Extracted records

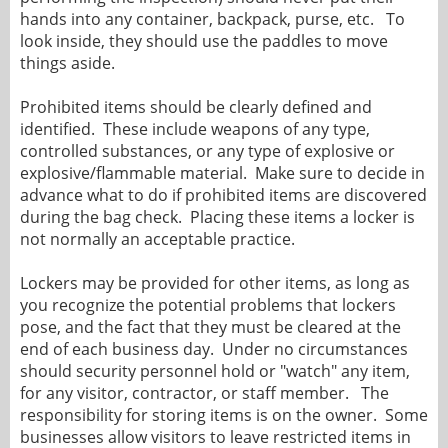
hands into any container, backpack, purse, etc. To
look inside, they should use the paddles to move
things aside.
Prohibited items should be clearly defined and
identified. These include weapons of any type,
controlled substances, or any type of explosive or
explosive/flammable material. Make sure to decide in
advance what to do if prohibited items are discovered
during the bag check. Placing these items a locker is
not normally an acceptable practice.
Lockers may be provided for other items, as long as
you recognize the potential problems that lockers
pose, and the fact that they must be cleared at the
end of each business day. Under no circumstances
should security personnel hold or "watch" any item,
for any visitor, contractor, or staff member. The
responsibility for storing items is on the owner. Some
businesses allow visitors to leave restricted items in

Exercise prompt
Reproduce the text of the entries above line for line and without any alteration, omitting the pictures.

Answer for this exercise
hands into any container, backpack, purse, etc. To
look inside, they should use the paddles to move
things aside.
Prohibited items should be clearly defined and
identified. These include weapons of any type,
controlled substances, or any type of explosive or
explosive/flammable material. Make sure to decide in
advance what to do if prohibited items are discovered
during the bag check. Placing these items a locker is
not normally an acceptable practice.
Lockers may be provided for other items, as long as
you recognize the potential problems that lockers
pose, and the fact that they must be cleared at the
end of each business day. Under no circumstances
should security personnel hold or "watch" any item,
for any visitor, contractor, or staff member. The
responsibility for storing items is on the owner. Some
businesses allow visitors to leave restricted items in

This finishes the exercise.